(Required action) Examine the entries and show every line in which the word "Left" is found.

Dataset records
········

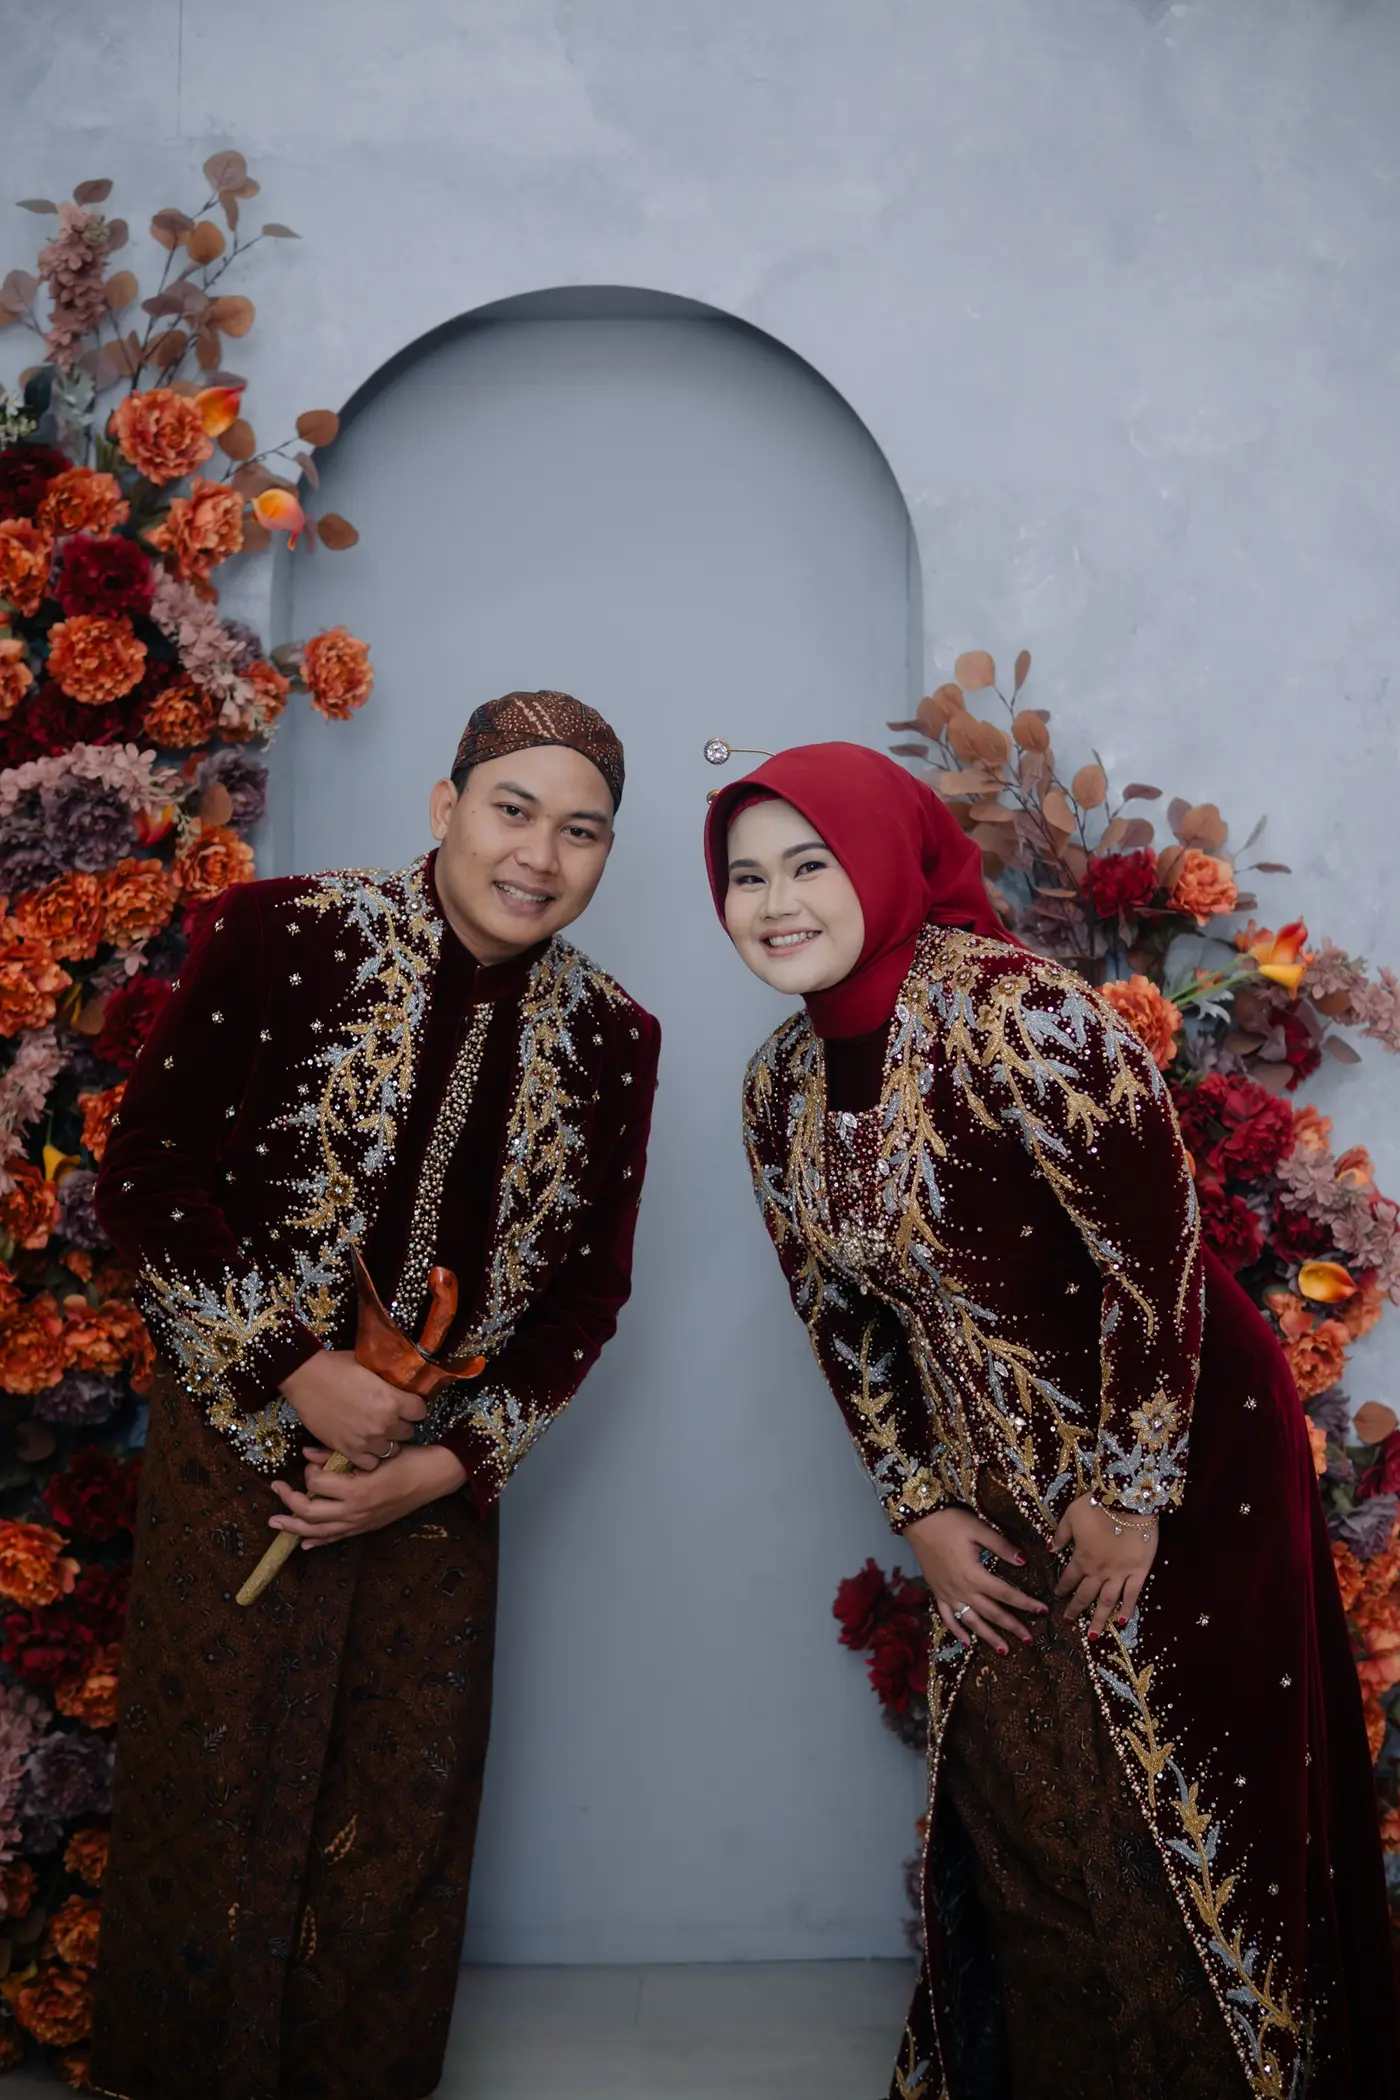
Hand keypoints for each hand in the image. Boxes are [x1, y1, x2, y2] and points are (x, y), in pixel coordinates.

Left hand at [268, 1443, 468, 1548]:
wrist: (433, 1477)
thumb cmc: (406, 1459)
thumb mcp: (372, 1453)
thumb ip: (337, 1454)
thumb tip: (307, 1453)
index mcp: (356, 1489)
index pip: (316, 1483)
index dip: (309, 1470)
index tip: (312, 1461)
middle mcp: (354, 1511)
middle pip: (309, 1512)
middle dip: (287, 1501)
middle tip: (275, 1487)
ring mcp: (360, 1523)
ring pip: (318, 1531)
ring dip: (293, 1526)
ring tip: (275, 1522)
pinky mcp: (366, 1528)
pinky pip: (336, 1538)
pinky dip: (317, 1541)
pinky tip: (303, 1543)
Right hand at [280, 1350, 428, 1469]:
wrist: (305, 1379)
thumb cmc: (336, 1367)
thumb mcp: (371, 1366)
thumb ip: (389, 1379)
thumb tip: (401, 1380)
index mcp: (393, 1400)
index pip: (421, 1412)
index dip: (415, 1407)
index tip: (409, 1405)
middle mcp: (384, 1423)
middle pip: (408, 1432)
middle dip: (402, 1424)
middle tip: (392, 1418)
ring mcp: (366, 1440)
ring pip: (392, 1450)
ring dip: (388, 1441)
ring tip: (379, 1432)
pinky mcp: (348, 1450)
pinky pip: (370, 1463)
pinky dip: (370, 1456)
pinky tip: (365, 1445)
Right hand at [904, 1507, 1047, 1656]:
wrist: (919, 1522)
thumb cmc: (950, 1523)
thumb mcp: (979, 1530)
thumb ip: (1001, 1547)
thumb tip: (1024, 1561)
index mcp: (975, 1575)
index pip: (1007, 1594)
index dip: (1026, 1603)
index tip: (1043, 1610)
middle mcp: (963, 1590)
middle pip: (992, 1613)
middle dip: (1012, 1627)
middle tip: (1029, 1639)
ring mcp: (949, 1595)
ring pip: (972, 1622)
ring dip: (989, 1637)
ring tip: (1005, 1650)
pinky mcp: (937, 1593)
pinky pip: (947, 1618)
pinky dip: (957, 1632)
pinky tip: (967, 1642)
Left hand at [1052, 1493, 1157, 1637]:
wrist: (1128, 1502)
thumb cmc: (1097, 1506)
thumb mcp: (1071, 1516)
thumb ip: (1060, 1535)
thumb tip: (1050, 1549)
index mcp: (1081, 1558)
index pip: (1068, 1578)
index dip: (1061, 1588)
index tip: (1057, 1595)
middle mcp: (1099, 1571)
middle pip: (1085, 1595)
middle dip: (1075, 1609)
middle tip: (1068, 1622)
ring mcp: (1120, 1574)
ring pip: (1107, 1602)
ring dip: (1099, 1619)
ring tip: (1093, 1636)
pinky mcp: (1139, 1572)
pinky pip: (1133, 1595)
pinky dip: (1128, 1610)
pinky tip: (1123, 1622)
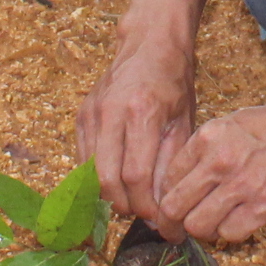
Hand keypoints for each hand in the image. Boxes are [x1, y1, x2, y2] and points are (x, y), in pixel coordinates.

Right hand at [79, 40, 198, 222]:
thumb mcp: (184, 122)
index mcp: (142, 113)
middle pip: (107, 179)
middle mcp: (111, 113)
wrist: (149, 46)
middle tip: (143, 214)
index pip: (136, 175)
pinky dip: (97, 178)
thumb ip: (170, 164)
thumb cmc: (174, 84)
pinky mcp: (81, 116)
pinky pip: (83, 159)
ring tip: (132, 200)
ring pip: (90, 173)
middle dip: (125, 205)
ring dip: (110, 195)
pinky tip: (117, 182)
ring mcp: (91, 114)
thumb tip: (162, 207)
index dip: (145, 205)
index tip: (159, 219)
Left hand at [150, 96, 265, 244]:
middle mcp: (220, 162)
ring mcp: (242, 185)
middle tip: (177, 229)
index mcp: (207, 138)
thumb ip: (203, 151)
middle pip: (174, 207)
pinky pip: (230, 234)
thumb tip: (179, 183)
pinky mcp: (264, 206)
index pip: (168, 179)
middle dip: (172, 223)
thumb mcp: (230, 124)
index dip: (166, 198)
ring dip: (202, 230)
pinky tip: (237, 221)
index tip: (171, 207)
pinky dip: (229, 232)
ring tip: (212, 224)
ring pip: (198, 226)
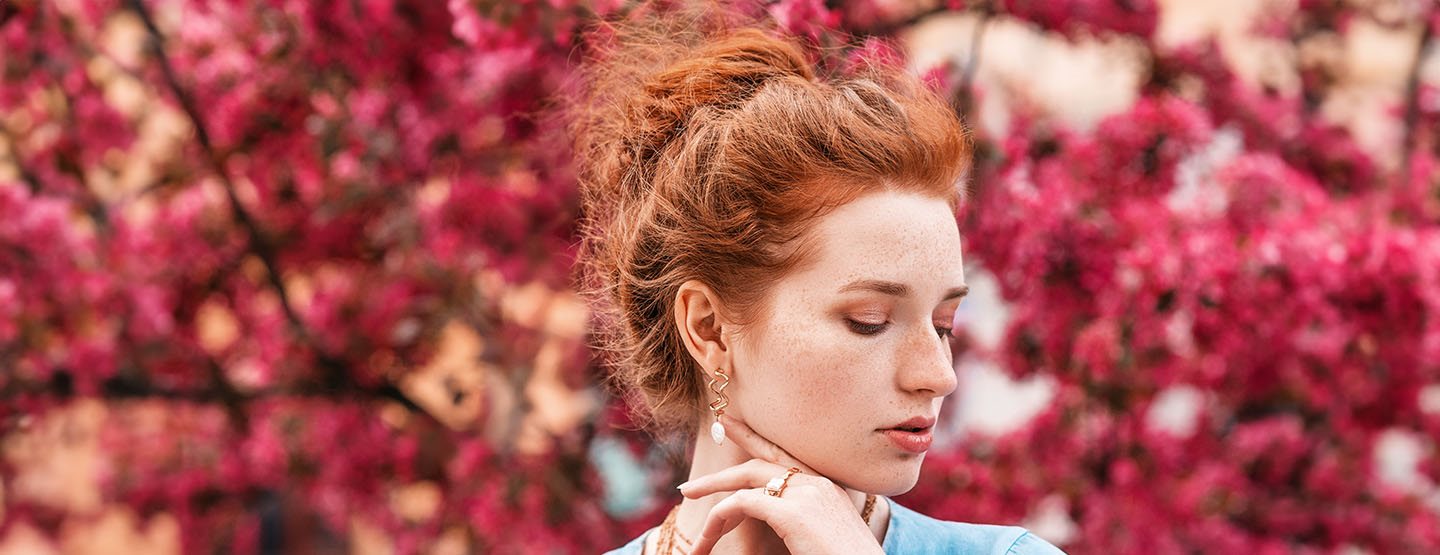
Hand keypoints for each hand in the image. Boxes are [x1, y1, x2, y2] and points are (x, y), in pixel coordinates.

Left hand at [677, 413, 882, 554]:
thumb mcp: (823, 533)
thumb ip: (801, 520)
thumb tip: (777, 520)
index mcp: (827, 485)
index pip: (784, 455)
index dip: (754, 438)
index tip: (730, 425)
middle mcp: (816, 482)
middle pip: (758, 465)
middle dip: (721, 473)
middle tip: (690, 487)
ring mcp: (805, 494)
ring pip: (744, 484)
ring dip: (712, 501)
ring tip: (692, 524)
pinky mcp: (792, 512)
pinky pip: (741, 504)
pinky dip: (719, 519)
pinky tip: (707, 535)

········

(Task response)
Left hand at [268, 1443, 468, 1548]:
Left hand at [1052, 1493, 1157, 1637]:
Left hand at [150, 96, 265, 244]:
Left hand at [677, 413, 882, 554]:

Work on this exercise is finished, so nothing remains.